### Source data
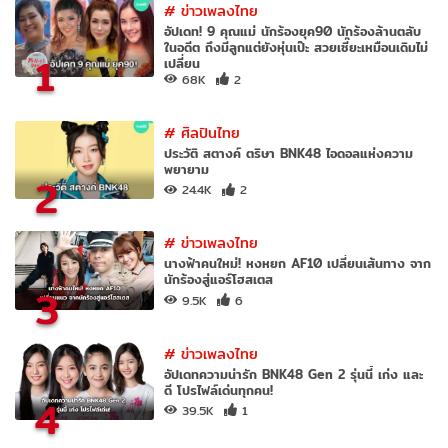
#
ข่าวเพลงไทย
อัปเดท! 9 คุณแม่ นักร้องยุค90 นักร้องล้านตลับ
ในอดีต ถึงมีลูกแต่ยังหุ่นเป๊ะ สวยเซี๊ยะเหมือนเดิมไม่
1
เปลี่ยน
68K
2
#
ศิลปินไทย
ประวัติ สตางค์ ตริษา BNK48 ไอดอลแห่งความ
พยายาม
2
24.4K
2
#
ข่าวเพลงไทย
นางฟ้าคนใหม่! หงหยก AF10 เปลี่ยนเส้นทาง จาก
นักร้องสู่แอร์โฮสเตส
3
9.5K
6
#
ข่าวเพลงไทย
อัปเดทความน่ารัก BNK48 Gen 2 รุ่นนี้ เก่ง และ
ดี โปรไฟล์เด่นทุกคน!
4
39.5K
1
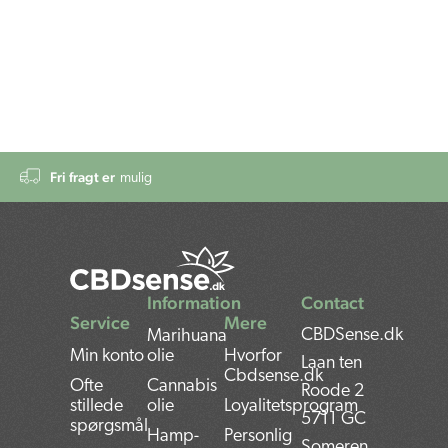
Fri fragt er
mulig
Information
Contact
Service
Mere
CBDSense.dk
Marihuana
Min konto
olie
Hvorfor
Laan ten
Cbdsense.dk
Ofte
Cannabis
Roode 2
stillede
olie
Loyalitetsprogram
5711 GC
spørgsmål
Hamp-
Personlig
Someren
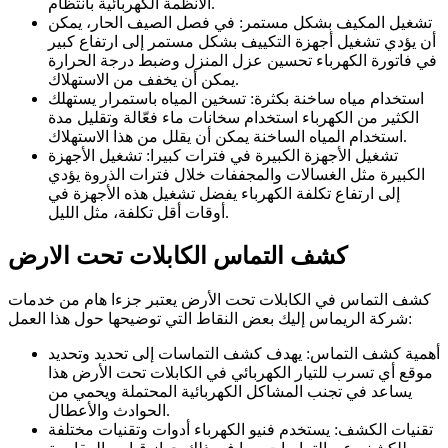
الأنظمة الكهربائية بانتظام.
تشغيل المكيف بشكل مستمر: في فصل الصيف الحار، يمكن
أن يؤدي تشغيل أجهزة التكييف بشكل مستمر إلى ارتفاع كبير
في فاتورة الكهرباء تحسين عزل المنزل وضبط درجة الحرارة
يمكن أن يخفف من الاستهلاك.
استخدام مياه ساخنة بكثرة: تسخين المياه باستمرار يستهلك
الكثير من الكهرباء استخدام سخانات ماء فعّالة وتقليل مدة
استخدام المياه الساخنة يمكن أن يقلل من هذا الاستهلاك.
تشغيل الأجهزة الكبيرة في فترات كبيرا: تشغيل الأجهزة
الكبيرة مثل الغسالات والمجففات خلال فترات الذروة يؤدي
إلى ارتفاع تكلفة الكهرباء يفضل تشغيل هذه الأجهزة في
أوقات أقل تكلفة، مثل الليل.
كشف التماس الكابلات تحت الارض
كشف التماس في الكابلات تحت الأرض يعتبر جزءا هام من خدمات
شركة الريماس إليك بعض النقاط التي توضيحها حول هذا العمل:
أهمية كشف التماس: يهدف كشف التماسات إلى تحديد وتحديد
موقع أي تسرب للتيار الكهربائي في الكابلات تحت الأرض هذا
يساعد في تجنب المشاكل الكهربائية المحتملة ويحمي من
الحوادث والأعطال.
تقنيات الكشف: يستخدم فنيو الكهرباء أدوات وتقنيات مختلفة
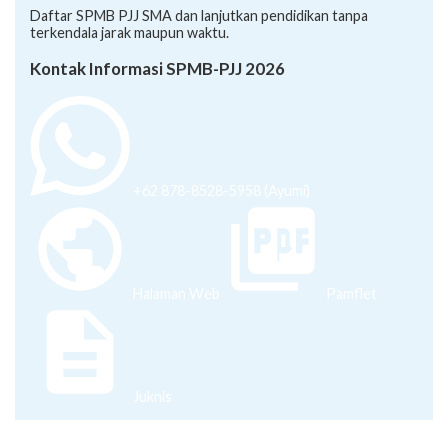
Daftar SPMB PJJ SMA dan lanjutkan pendidikan tanpa
terkendala jarak maupun waktu.
Kontak Informasi SPMB-PJJ 2026
+62 878-8528-5958 (Ayumi)
Halaman Web
Pamflet
Juknis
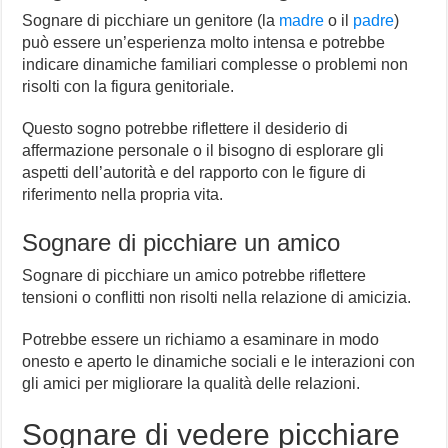
Sognare di picchiare un genitore (la
madre
o il
padre
)
può essere un’esperienza molto intensa e potrebbe
indicare dinamiche familiari complesse o problemi non
risolti con la figura genitoriale.
Questo sogno potrebbe riflettere il desiderio di
affermazione personale o il bisogno di esplorare gli
aspetti dell’autorità e del rapporto con le figure di
riferimento nella propria vita.
Sognare di picchiare un amico
Sognare di picchiare un amico potrebbe riflettere
tensioni o conflitti non risolti nella relazione di amicizia.
Potrebbe essere un richiamo a esaminare in modo
onesto e aperto le dinamiche sociali e le interazioni con
gli amici per migliorare la qualità delle relazioni.
Sognare di vedere picchiare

### To do
Exact repetition of all the records is required, with the pictures excluded.

### Solved exercise
#
ข่าวเพลงไทย
อัปเดท! 9 คุณแม่ นักร้องยุค90 นักร้องล้านตลับ
ในอดีต ถึงมีลูกแต่ยังหุ่นเป๊ะ สวยเซี๊ยะเหมือนเดิมไม่
1
เปลี่ยน
68K
2
#
ศิลปินไทย
ประวัติ สตางค์ ตริษา BNK48 ไอดอลแห่งความ
พยายาม
2
24.4K
2
#
ข่าวเพลงไทย
นางฟ้าคนใหม่! หงหยก AF10 เปลี่ยนเส้นทาง จาก
นักร้องสู่แอร์โฮสเตส
3
9.5K
6
#
ข่าวเพลงไทย
อัปเดทความน่ารัก BNK48 Gen 2 รุ่นนี้ เก่ง และ
ดี โปรไฟล์เด่นทุกคน!
4
39.5K
1
Fri fragt er
mulig
Information
Contact
Service
Mere
CBDSense.dk
Marihuana
Min konto
olie
Hvorfor
Laan ten
Cbdsense.dk
Ofte
Cannabis
Roode 2
stillede
olie
Loyalitetsprogram
5711 GC
spørgsmål
Hamp-
Personlig
Someren
الأنظمة الكهربائية بانتظام.
تشغيل المكيف بشكل مستمر: في فصل الصيف الحار، يمكن
أن يؤدي تشغيل أجهزة التكييف بشكل مستمر إلى ارتفاع كبير
في فاتورة الكهرباء تحسين عزل المنزل وضبط درجة الحرارة
يمكن أن يخفف من الاستهلاك.
استخدام مياه ساخنة بكثرة: تسخين المياه باستمرار يستهلك
الكثير من الكهرباء استخدام سخانات ماء فعّالة وتقليل مدة
استخدام المياه الساخنة يمكن أن يقلل من هذا الاستهلاك.
تشغيل الأجهزة الكبيرة في فترات كبيرا: تشغيل الأجهزة
الكبيرة مثل الغسالات والمجففات خلال فترات الذروة يؤدي
إلى ارتفاع تكلفة الكهرباء يفضل تشغيل هذه الأجهزة في
أوقات أقل تكلفة، مثل الليل.
كشف التماس الكابلات تحت الارض
كشف التماس في الكابلات تحت الأرض يعتبر جزءا هام من خدمات
شركة الريماس إليك بعض النقاط التي توضيحها حول هذا العمل:
أهمية كشف التماس: يهدف كشف التماسات إلى تحديد وتحديد
موقع أي تسرب للتيار الكهربائي في الكابلات تحت الأرض هذا
يساعد في تجنب المشاكل الكهربائية المحتملة ويحمي من
الحوادث والأعطال.
تقنيات الكشف: يستخدم فنيو الكهرباء أدوات وتقنيات مختلفة
Daftar SPMB PJJ SMA dan lanjutkan pendidikan tanpa
terkendala jarak maupun waktu.
Kontak Informasi SPMB-PJJ 2026
+62 878-8528-5958 (Ayumi)
Halaman Web
Pamflet
Juknis
Sognare di picchiare un genitore (la
madre
o il
padre
)
può essere un’esperienza molto intensa e potrebbe
indicare dinamiche familiari complesse o problemi non
risolti con la figura genitoriale.
Questo sogno potrebbe riflettere il desiderio di
affermazione personale o il bisogno di esplorare gli
aspetti dell’autorità e del rapporto con le figure di
riferimento nella propria vita.
Sognare di picchiare un amico
Sognare di picchiare un amico potrebbe riflettere
tensioni o conflitti non risolti nella relazione di amicizia.
Potrebbe essere un richiamo a esaminare in modo
onesto e aperto le dinamiche sociali e le interazioni con
gli amici per migliorare la qualità delle relazioni.
Sognare di vedere picchiare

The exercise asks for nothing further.